● **Problem to work on**: An exact copy of every record below is required, with the pictures left out.

● **Stored data entries**:
┄┄┄┄┄┄┄┄┄┄

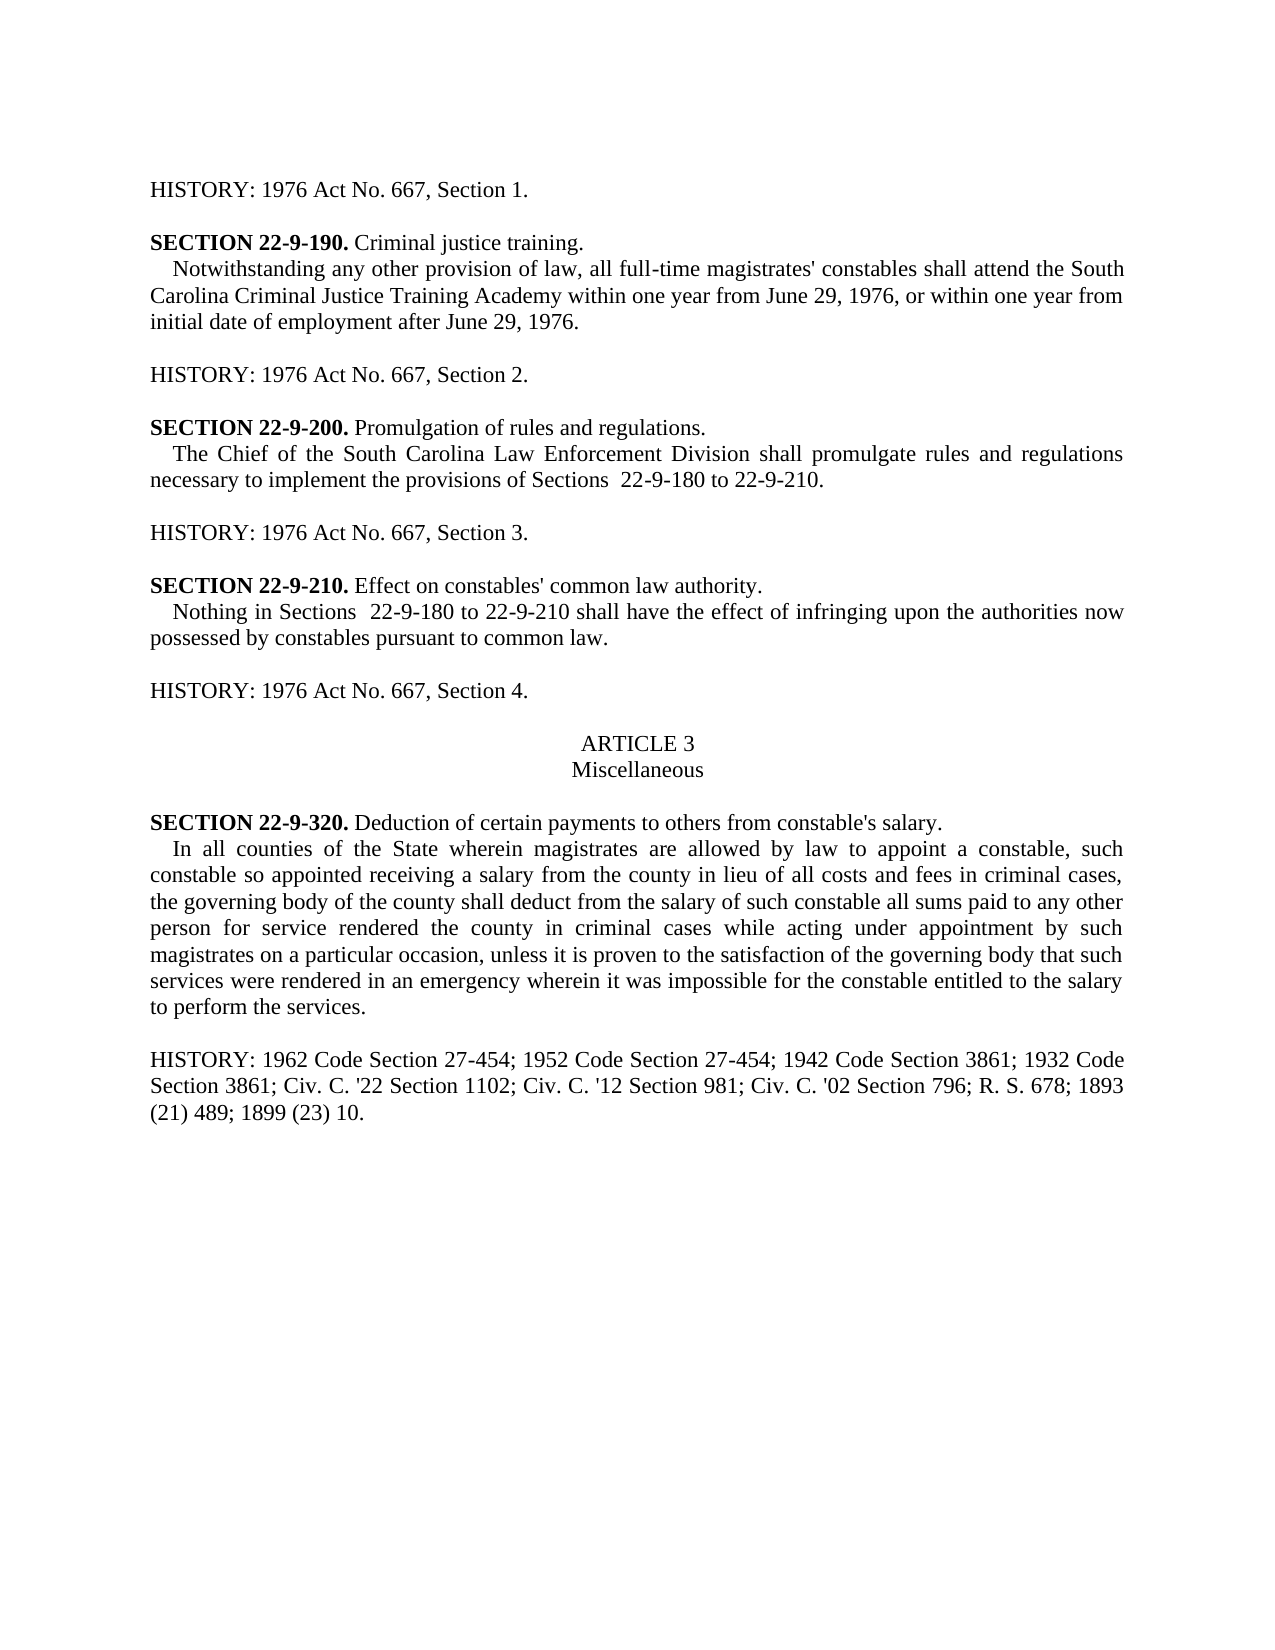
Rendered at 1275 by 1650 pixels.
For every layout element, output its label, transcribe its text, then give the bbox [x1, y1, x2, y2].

text SECTION 22-9-210. Effect on constables' common law authority. [150, 572, 1125, 598]
text Notwithstanding any other provision of law, all full-time magistrates' constables shall attend the South Carolina Criminal Justice Training Academy within one year from June 29, 1976, or within one year from initial date of employment after June 29, 1976. [150, 255, 1125, 334]
text In all counties of the State wherein magistrates are allowed by law to appoint a constable, such constable so appointed receiving a salary from the county in lieu of all costs and fees in criminal cases, the governing body of the county shall deduct from the salary of such constable all sums paid to any other person for service rendered the county in criminal cases while acting under appointment by such magistrates on a particular occasion, unless it is proven to the satisfaction of the governing body that such services were rendered in an emergency wherein it was impossible for the constable entitled to the salary to perform the services. [150, 835, 1125, 1020]
text HISTORY: 1976 Act No. 667, Section 1. [150, 176, 1125, 203]
text HISTORY: 1976 Act No. 667, Section 3. [150, 519, 1125, 545]
text Nothing in Sections 22-9-180 to 22-9-210 shall have the effect of infringing upon the authorities now possessed by constables pursuant to common law. [150, 598, 1125, 651]
text SECTION 22-9-190. Criminal justice training. [150, 229, 1125, 255]
text Miscellaneous [150, 756, 1125, 782]
text The Chief of the South Carolina Law Enforcement Division shall promulgate rules and regulations necessary to implement the provisions of Sections 22-9-180 to 22-9-210. [150, 440, 1125, 493]
text SECTION 22-9-320. Deduction of certain payments to others from constable's salary. [150, 809, 1125, 835]
text HISTORY: 1976 Act No. 667, Section 4. [150, 677, 1125, 703]
text SECTION 22-9-200. Promulgation of rules and regulations. [150, 413, 1125, 440]
text HISTORY: 1976 Act No. 667, Section 2. [150, 361, 1125, 387]
text HISTORY: 1962 Code Section 27-454; 1952 Code Section 27-454; 1942 Code Section 3861; 1932 Code Section 3861; Civ. C. '22 Section 1102; Civ. C. '12 Section 981; Civ. C. '02 Section 796; R. S. 678; 1893 (21) 489; 1899 (23) 10. [150, 1046, 1125, 1125]
text ARTICLE 3 [150, 730, 1125, 756]
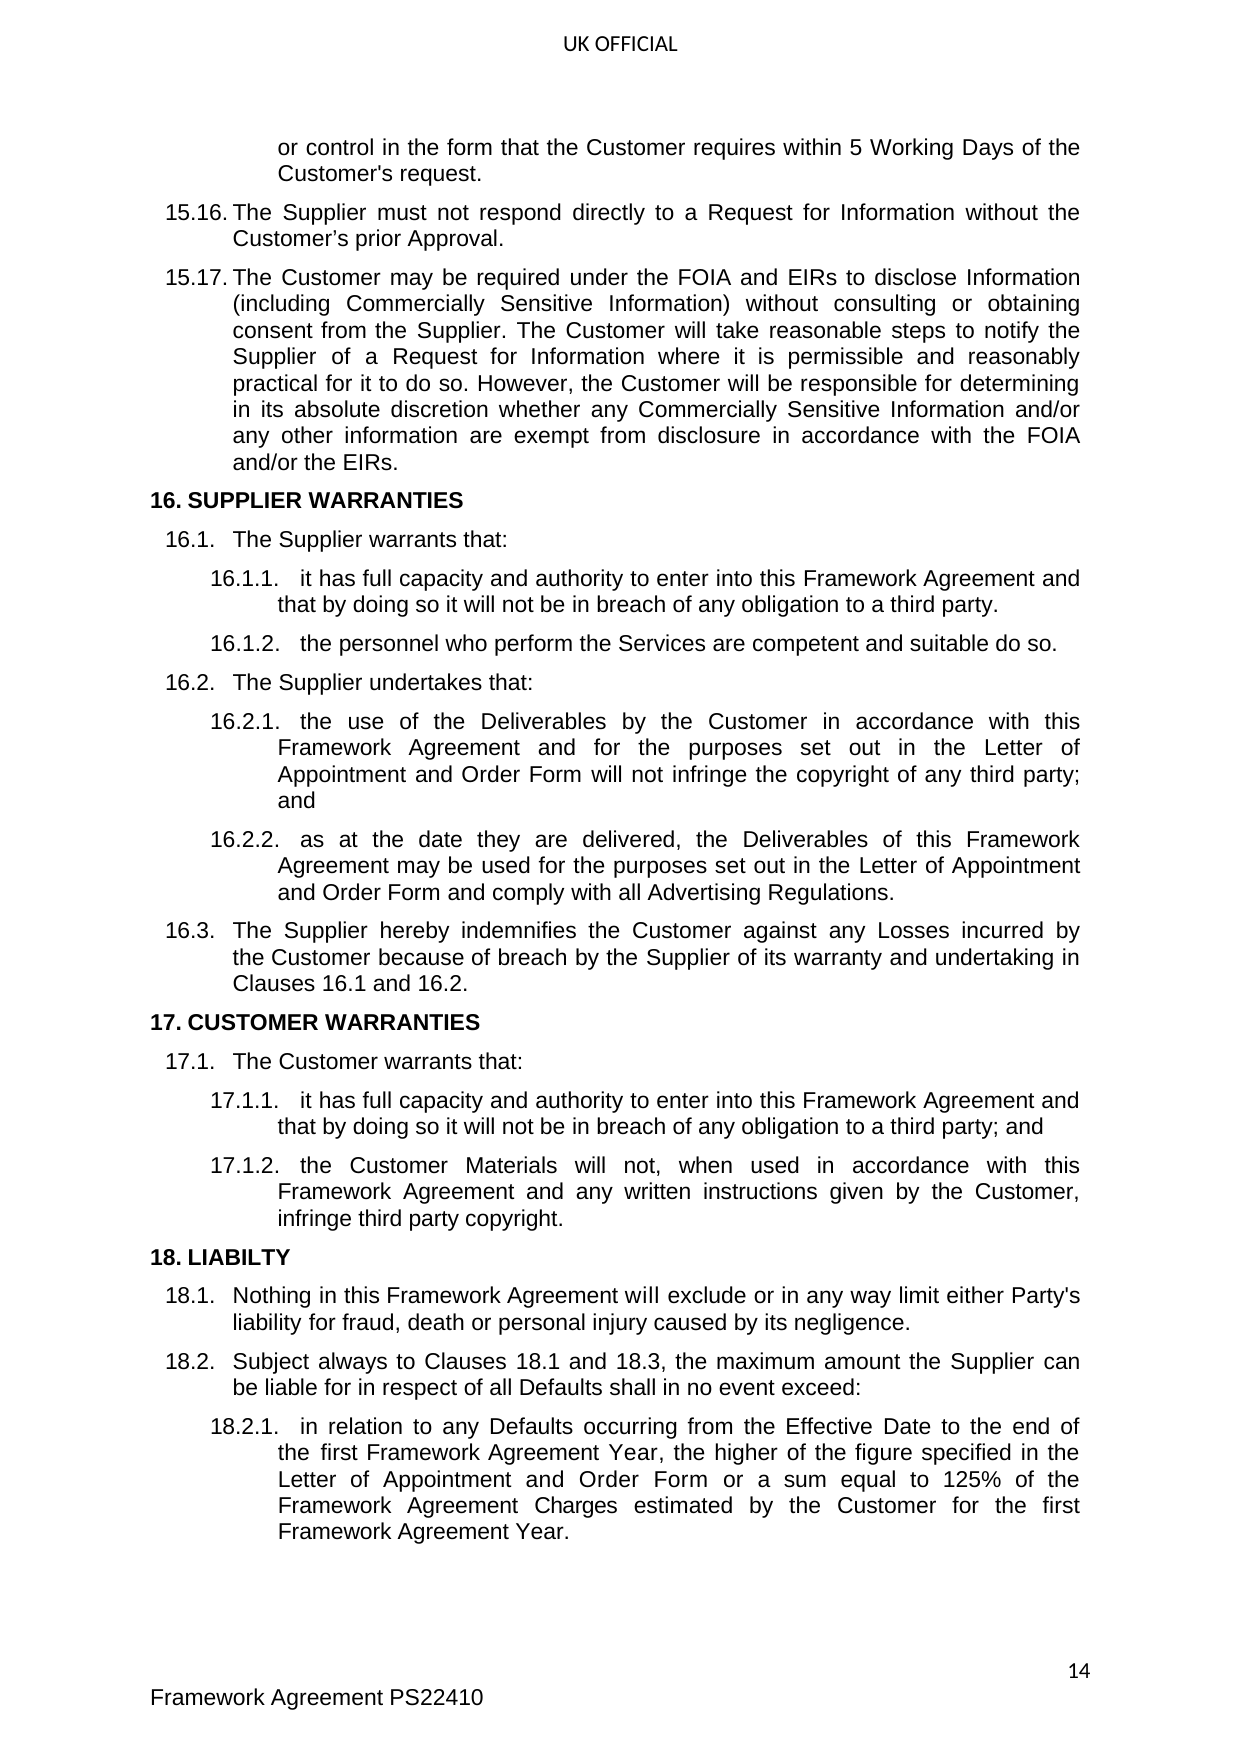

┄┄┄┄┄┄┄┄┄┄

● **Reply to the task**:
Rendered at 1275 by 1650 pixels.
For every layout element, output its label, transcribe its text, then give the bbox [x1, y1, x2, y2].

text SECTION 22-9-210. Effect on constables' common law authority. [150, 572, 1125, 598]
text Notwithstanding any other provision of law, all full-time magistrates' constables shall attend the South Carolina Criminal Justice Training Academy within one year from June 29, 1976, or within one year from initial date of employment after June 29, 1976. [150, 255, 1125, 334]
text In all counties of the State wherein magistrates are allowed by law to appoint a constable, such constable so appointed receiving a salary from the county in lieu of all costs and fees in criminal cases, the governing body of the county shall deduct from the salary of such constable all sums paid to any other person for service rendered the county in criminal cases while acting under appointment by such magistrates on a particular occasion, unless it is proven to the satisfaction of the governing body that such services were rendered in an emergency wherein it was impossible for the constable entitled to the salary to perform the services. [150, 835, 1125, 1020]
text HISTORY: 1976 Act No. 667, Section 1. [150, 176, 1125, 203]
text HISTORY: 1976 Act No. 667, Section 3. [150, 519, 1125, 545]
text Nothing in Sections 22-9-180 to 22-9-210 shall have the effect of infringing upon the authorities now possessed by constables pursuant to common law. [150, 598, 1125, 651]
text SECTION 22-9-190. Criminal justice training. [150, 229, 1125, 255]
text Miscellaneous [150, 756, 1125, 782]
text The Chief of the South Carolina Law Enforcement Division shall promulgate rules and regulations necessary to implement the provisions of Sections 22-9-180 to 22-9-210. [150, 440, 1125, 493]
text SECTION 22-9-320. Deduction of certain payments to others from constable's salary. [150, 809, 1125, 835]
text HISTORY: 1976 Act No. 667, Section 4. [150, 677, 1125, 703]
text SECTION 22-9-200. Promulgation of rules and regulations. [150, 413, 1125, 440]
text HISTORY: 1976 Act No. 667, Section 2. [150, 361, 1125, 387]
text HISTORY: 1962 Code Section 27-454; 1952 Code Section 27-454; 1942 Code Section 3861; 1932 Code Section 3861; Civ. C. '22 Section 1102; Civ. C. '12 Section 981; Civ. C. '02 Section 796; R. S. 678; 1893 (21) 489; 1899 (23) 10. [150, 1046, 1125, 1125]
text ARTICLE 3 [150, 730, 1125, 756]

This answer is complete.